====== Record extracts ======

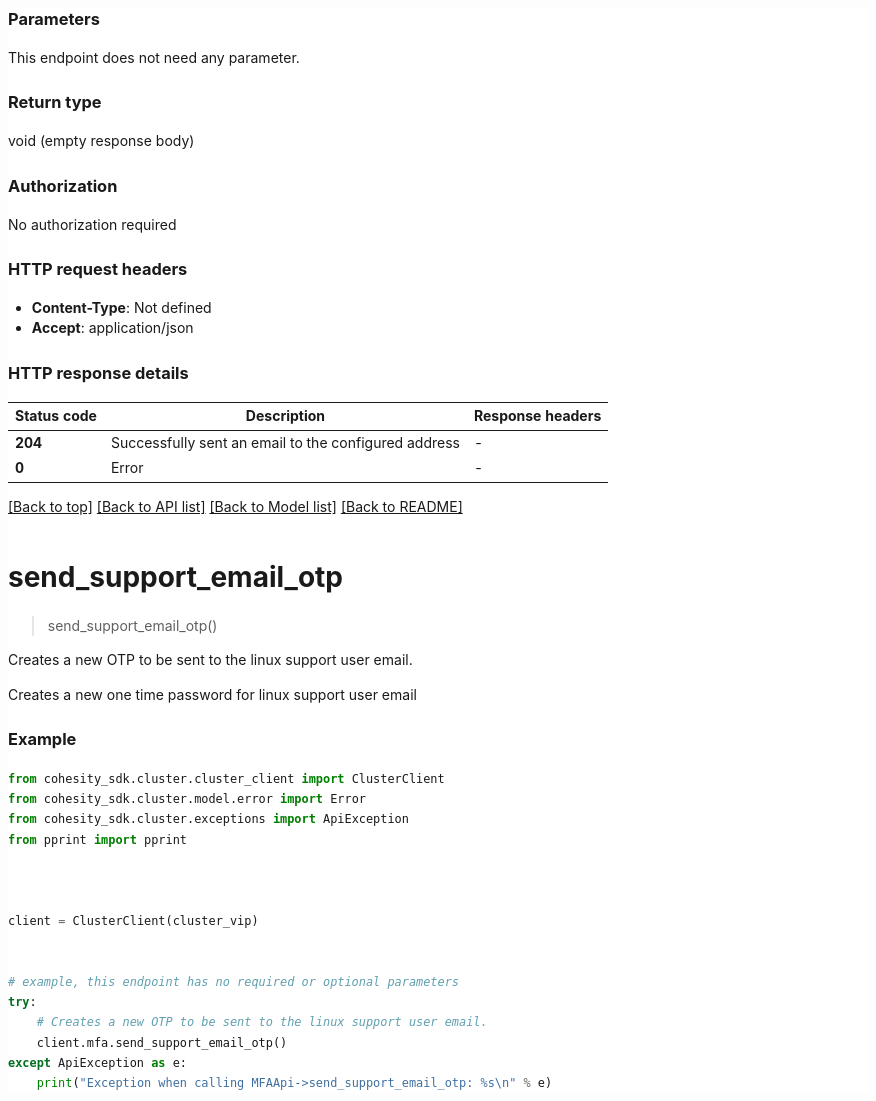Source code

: 
### Parameters
This endpoint does not need any parameter.

### Return type

void (empty response body)

### Authorization

No authorization required

### HTTP request headers

 - **Content-Type**: Not defined
 - **Accept**: application/json


### HTTP response details
| Status code | Description | Response headers |
|-------------|-------------|------------------|
**204** | Successfully sent an email to the configured address |  -  |
**0** | Error |  -  |

[[Back to top]](#) [[Back to API list]](../README.md#documentation-for-api-endpoints) [[Back to Model list]](../README.md#documentation-for-models) [[Back to README]](../README.md)

# **send_support_email_otp**
> send_support_email_otp()

Creates a new OTP to be sent to the linux support user email.

Creates a new one time password for linux support user email

### Example

```python
from cohesity_sdk.cluster.cluster_client import ClusterClient
from cohesity_sdk.cluster.model.error import Error
from cohesity_sdk.cluster.exceptions import ApiException
from pprint import pprint



client = ClusterClient(cluster_vip)


# example, this endpoint has no required or optional parameters
try:
	# Creates a new OTP to be sent to the linux support user email.
	client.mfa.send_support_email_otp()
except ApiException as e:
	print("Exception when calling MFAApi->send_support_email_otp: %s\n" % e)
```
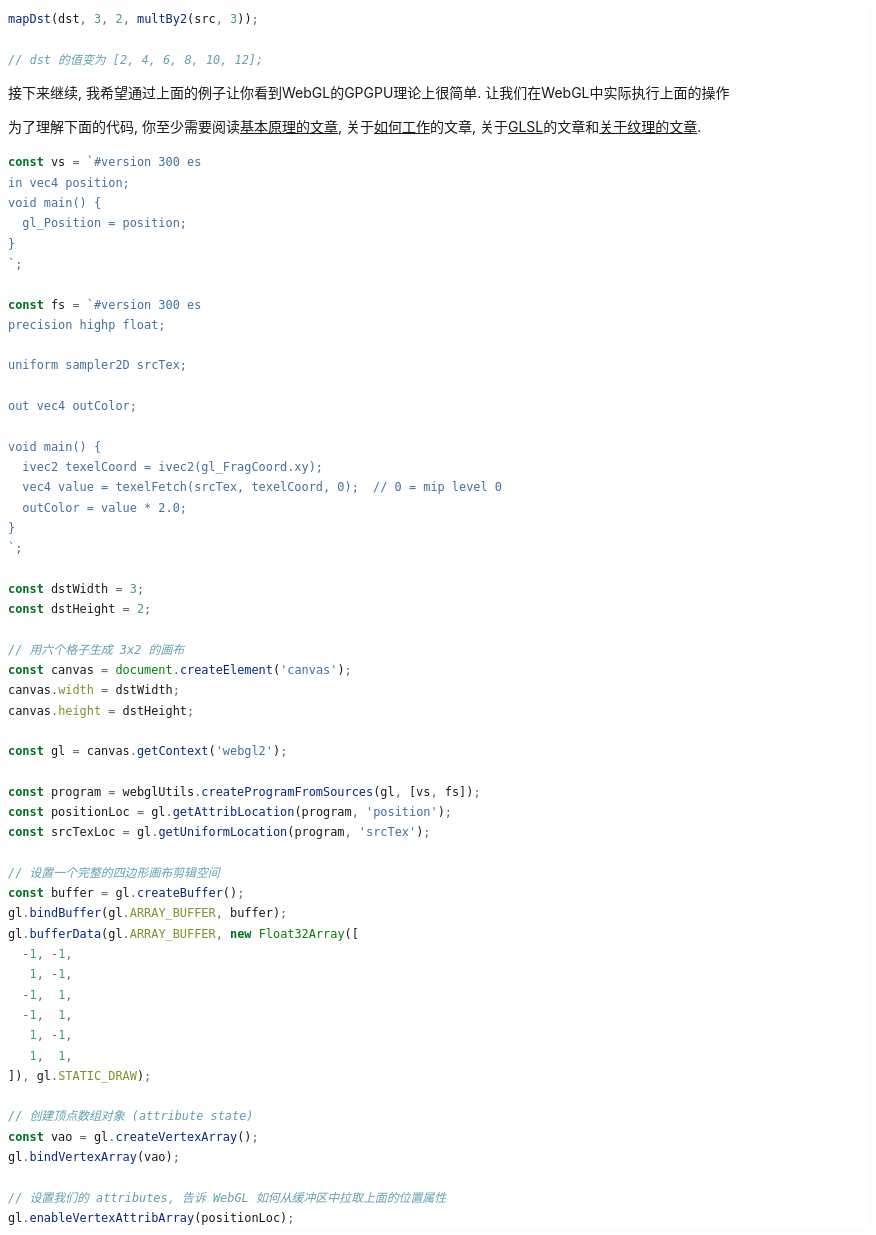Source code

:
 ```js
mapDst(dst, 3, 2, multBy2(src, 3));

// dst 的值变为 [2, 4, 6, 8, 10, 12];
```

接下来继续, 我希望通过上面的例子让你看到WebGL的GPGPU理论上很简单. 让我们在WebGL中实际执行上面的操作

为了理解下面的代码, 你至少需要阅读[基本原理的文章](webgl-fundamentals.html), 关于[如何工作](webgl-how-it-works.html)的文章, 关于[GLSL](webgl-shaders-and-glsl.html)的文章和[关于纹理的文章](webgl-3d-textures.html).

```js
const vs = `#version 300 es
in vec4 position;
void main() {
  gl_Position = position;
}
`;

const fs = `#version 300 es
precision highp float;

uniform sampler2D srcTex;

out vec4 outColor;

void main() {
  ivec2 texelCoord = ivec2(gl_FragCoord.xy);
  vec4 value = texelFetch(srcTex, texelCoord, 0);  // 0 = mip level 0
  outColor = value * 2.0;
}
`;

const dstWidth = 3;
const dstHeight = 2;

// 用六个格子生成 3x2 的画布
const canvas = document.createElement('canvas');
canvas.width = dstWidth;
canvas.height = dstHeight;

const gl = canvas.getContext('webgl2');

const program = webglUtils.createProgramFromSources(gl, [vs, fs]);
const positionLoc = gl.getAttribLocation(program, 'position');
const srcTexLoc = gl.getUniformLocation(program, 'srcTex');

// 设置一个完整的四边形画布剪辑空间
const buffer = gl.createBuffer();
gl.bindBuffer(gl.ARRAY_BUFFER, buffer);
gl.bufferData(gl.ARRAY_BUFFER, new Float32Array([
  -1, -1,
   1, -1,
  -1,  1,
  -1,  1,
   1, -1,
   1,  1,
]), gl.STATIC_DRAW);

// 创建顶点数组对象 (attribute state)
const vao = gl.createVertexArray();
gl.bindVertexArray(vao);

// 设置我们的 attributes, 告诉 WebGL 如何从缓冲区中拉取上面的位置属性
gl.enableVertexAttribArray(positionLoc);
```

======

» About this exercise: Reproduce only the lines from the first line of the listing above up to and including the line that holds "# **send_support_email_otp**". Omit the pictures.

» The answer:
Source code

: 
### Parameters
This endpoint does not need any parameter.

### Return type

void (empty response body)

### Authorization

No authorization required

### HTTP request headers

 - **Content-Type**: Not defined
 - **Accept**: application/json


### HTTP response details
| Status code | Description | Response headers |
|-------------|-------------|------------------|
**204** | Successfully sent an email to the configured address |  -  |
**0** | Error |  -  |

[[Back to top]](#) [[Back to API list]](../README.md#documentation-for-api-endpoints) [[Back to Model list]](../README.md#documentation-for-models) [[Back to README]](../README.md)

# **send_support_email_otp**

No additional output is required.